Copy out the entries exactly. Print them in full.

┄┄┄┄┄┄

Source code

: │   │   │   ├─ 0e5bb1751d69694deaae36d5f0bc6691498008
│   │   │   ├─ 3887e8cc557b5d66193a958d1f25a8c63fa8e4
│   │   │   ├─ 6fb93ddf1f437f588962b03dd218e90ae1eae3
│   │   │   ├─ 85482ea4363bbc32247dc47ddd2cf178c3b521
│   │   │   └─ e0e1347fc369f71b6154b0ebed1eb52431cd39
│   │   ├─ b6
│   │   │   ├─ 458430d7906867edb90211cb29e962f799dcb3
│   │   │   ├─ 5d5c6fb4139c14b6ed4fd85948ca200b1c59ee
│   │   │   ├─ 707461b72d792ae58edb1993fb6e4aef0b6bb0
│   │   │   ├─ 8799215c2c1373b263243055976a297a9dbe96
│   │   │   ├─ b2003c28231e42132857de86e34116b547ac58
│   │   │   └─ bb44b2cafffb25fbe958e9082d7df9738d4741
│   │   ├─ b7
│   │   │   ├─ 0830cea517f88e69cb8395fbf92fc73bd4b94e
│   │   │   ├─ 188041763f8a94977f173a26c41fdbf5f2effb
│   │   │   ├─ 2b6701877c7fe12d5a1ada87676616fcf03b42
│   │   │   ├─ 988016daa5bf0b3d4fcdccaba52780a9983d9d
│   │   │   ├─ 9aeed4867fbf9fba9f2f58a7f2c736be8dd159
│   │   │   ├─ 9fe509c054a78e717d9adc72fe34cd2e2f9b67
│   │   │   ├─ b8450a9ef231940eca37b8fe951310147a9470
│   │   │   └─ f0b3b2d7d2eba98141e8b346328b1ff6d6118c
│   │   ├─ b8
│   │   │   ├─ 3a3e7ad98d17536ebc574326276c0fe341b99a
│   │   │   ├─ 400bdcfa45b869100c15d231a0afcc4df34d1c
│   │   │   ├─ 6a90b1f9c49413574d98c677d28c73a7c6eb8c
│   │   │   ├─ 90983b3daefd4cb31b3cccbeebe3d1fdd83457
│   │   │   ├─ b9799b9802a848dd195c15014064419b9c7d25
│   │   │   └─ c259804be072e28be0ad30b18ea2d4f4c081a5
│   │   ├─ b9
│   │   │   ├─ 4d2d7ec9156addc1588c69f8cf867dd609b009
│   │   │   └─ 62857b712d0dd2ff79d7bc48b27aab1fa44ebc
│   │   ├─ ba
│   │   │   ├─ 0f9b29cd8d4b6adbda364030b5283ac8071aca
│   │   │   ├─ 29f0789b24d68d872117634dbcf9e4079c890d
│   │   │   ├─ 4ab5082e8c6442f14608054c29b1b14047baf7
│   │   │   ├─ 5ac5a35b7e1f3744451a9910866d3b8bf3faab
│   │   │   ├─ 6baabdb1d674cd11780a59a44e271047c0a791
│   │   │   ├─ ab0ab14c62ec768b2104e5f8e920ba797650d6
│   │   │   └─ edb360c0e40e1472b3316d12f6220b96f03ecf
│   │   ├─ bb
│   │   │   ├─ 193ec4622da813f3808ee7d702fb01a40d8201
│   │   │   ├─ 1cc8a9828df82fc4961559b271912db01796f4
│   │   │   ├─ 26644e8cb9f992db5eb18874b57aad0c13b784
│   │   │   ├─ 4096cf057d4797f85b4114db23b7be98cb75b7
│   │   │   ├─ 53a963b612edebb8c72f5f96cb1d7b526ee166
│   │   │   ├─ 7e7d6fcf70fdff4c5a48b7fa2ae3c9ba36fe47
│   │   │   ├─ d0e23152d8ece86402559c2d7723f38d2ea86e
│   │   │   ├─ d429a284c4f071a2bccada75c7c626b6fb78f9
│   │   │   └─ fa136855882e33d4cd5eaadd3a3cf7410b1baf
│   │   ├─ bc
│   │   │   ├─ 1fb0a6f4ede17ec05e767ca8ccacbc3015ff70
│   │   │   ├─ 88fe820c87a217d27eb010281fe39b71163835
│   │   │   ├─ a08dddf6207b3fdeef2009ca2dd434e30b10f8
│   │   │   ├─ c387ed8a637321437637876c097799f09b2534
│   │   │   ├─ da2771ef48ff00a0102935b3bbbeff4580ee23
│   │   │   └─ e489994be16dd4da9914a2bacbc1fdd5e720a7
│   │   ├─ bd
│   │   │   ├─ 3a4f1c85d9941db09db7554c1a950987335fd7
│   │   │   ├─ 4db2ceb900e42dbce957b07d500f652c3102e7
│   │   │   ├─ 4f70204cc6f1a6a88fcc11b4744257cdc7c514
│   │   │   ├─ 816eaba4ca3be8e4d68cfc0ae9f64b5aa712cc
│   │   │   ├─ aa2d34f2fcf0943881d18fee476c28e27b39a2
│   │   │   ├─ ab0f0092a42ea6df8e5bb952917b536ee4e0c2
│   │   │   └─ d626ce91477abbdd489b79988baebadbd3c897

┄┄┄┄┄┄

_Written answer_
Source code

: │   │   │   ├─ 0e5bb1751d69694deaae36d5f0bc6691498008
│   │   │   ├─ 3887e8cc557b5d66193a958d1f25a8c63fa8e4
│   │   │   ├─ 6fb93ddf1f437f588962b03dd218e90ae1eae3
│   │   │   ├─ 85482ea4363bbc32247dc47ddd2cf178c3b521
│   │   │   └─ e0e1347fc369f71b6154b0ebed1eb52431cd39
│   │   ├─ b6
│   │   │   ├─ 458430d7906867edb90211cb29e962f799dcb3
│   │   │   ├─ 5d5c6fb4139c14b6ed4fd85948ca200b1c59ee
│   │   │   ├─ 707461b72d792ae58edb1993fb6e4aef0b6bb0
│   │   │   ├─ 8799215c2c1373b263243055976a297a9dbe96
│   │   │   ├─ b2003c28231e42132857de86e34116b547ac58
│   │   │   └─ bb44b2cafffb25fbe958e9082d7df9738d4741
│   │   ├─ b7
│   │   │   ├─ 0830cea517f88e69cb8395fbf92fc73bd4b94e
│   │   │   ├─ 188041763f8a94977f173a26c41fdbf5f2effb
│   │   │   ├─ 2b6701877c7fe12d5a1ada87676616fcf03b42
│   │   │   ├─ 988016daa5bf0b3d4fcdccaba52780a9983d9d
│   │   │   ├─ 9aeed4867fbf9fba9f2f58a7f2c736be8dd159
│   │   │   ├─ 9fe509c054a78e717d9adc72fe34cd2e2f9b67
│   │   │   ├─ b8450a9ef231940eca37b8fe951310147a9470
│   │   │   └─ f0b3b2d7d2eba98141e8b346328b1ff6d6118c
│   │   ├─ b8
│   │   │   ├─ 3a3e7ad98d17536ebc574326276c0fe341b99a
│   │   │   ├─ 400bdcfa45b869100c15d231a0afcc4df34d1c
│   │   │   ├─ 6a90b1f9c49413574d98c677d28c73a7c6eb8c
│   │   │   ├─ 90983b3daefd4cb31b3cccbeebe3d1fdd83457
│   │   │   ├─ b9799b9802a848dd195c15014064419b9c7d25
│   │   │   └─ c259804be072e28be0ad30b18ea2d4f4c081a5
│   │   ├─ b9
│   │   │   ├─ 4d2d7ec9156addc1588c69f8cf867dd609b009
│   │   │   └─ 62857b712d0dd2ff79d7bc48b27aab1fa44ebc
│   │   ├─ ba
│   │   │   ├─ 0f9b29cd8d4b6adbda364030b5283ac8071aca
│   │   │   ├─ 29f0789b24d68d872117634dbcf9e4079c890d
│   │   │   ├─ 4ab5082e8c6442f14608054c29b1b14047baf7
│   │   │   ├─ 5ac5a35b7e1f3744451a9910866d3b8bf3faab
│   │   │   ├─ 6baabdb1d674cd11780a59a44e271047c0a791
│   │   │   ├─ ab0ab14c62ec768b2104e5f8e920ba797650d6
│   │   │   └─ edb360c0e40e1472b3316d12f6220b96f03ecf
│   │   ├─ bb
│   │   │   ├─ 193ec4622da813f3808ee7d702fb01a40d8201
│   │   │   ├─ 1cc8a9828df82fc4961559b271912db01796f4
│   │   │   ├─ 26644e8cb9f992db5eb18874b57aad0c13b784
│   │   │   ├─ 4096cf057d4797f85b4114db23b7be98cb75b7
│   │   │   ├─ 53a963b612edebb8c72f5f96cb1d7b526ee166
│   │   │   ├─ 7e7d6fcf70fdff4c5a48b7fa2ae3c9ba36fe47
│   │   │   ├─ d0e23152d8ece86402559c2d7723f38d2ea86e
│   │   │   ├─ d429a284c4f071a2bccada75c7c626b6fb78f9
│   │   │   └─ fa136855882e33d4cd5eaadd3a3cf7410b1baf
│   │   ├─ bc
│   │   │   ├─ 1fb0a6f4ede17ec05e767ca8ccacbc3015ff70
│   │   │   ├─ 88fe820c87a217d27eb010281fe39b71163835
│   │   │   ├─ a08dddf6207b3fdeef2009ca2dd434e30b10f8
│   │   │   ├─ c387ed8a637321437637876c097799f09b2534
│   │   │   ├─ da2771ef48ff00a0102935b3bbbeff4580ee23
│   │   │   └─ e489994be16dd4da9914a2bacbc1fdd5e720a7
│   │   ├─ bd
│   │   │   ├─ 3a4f1c85d9941db09db7554c1a950987335fd7
│   │   │   ├─ 4db2ceb900e42dbce957b07d500f652c3102e7
│   │   │   ├─ 4f70204cc6f1a6a88fcc11b4744257cdc7c514
│   │   │   ├─ 816eaba4ca3be8e4d68cfc0ae9f64b5aa712cc
│   │   │   ├─ aa2d34f2fcf0943881d18fee476c28e27b39a2
│   │   │   ├─ ab0f0092a42ea6df8e5bb952917b536ee4e0c2
│   │   │   └─ d626ce91477abbdd489b79988baebadbd3c897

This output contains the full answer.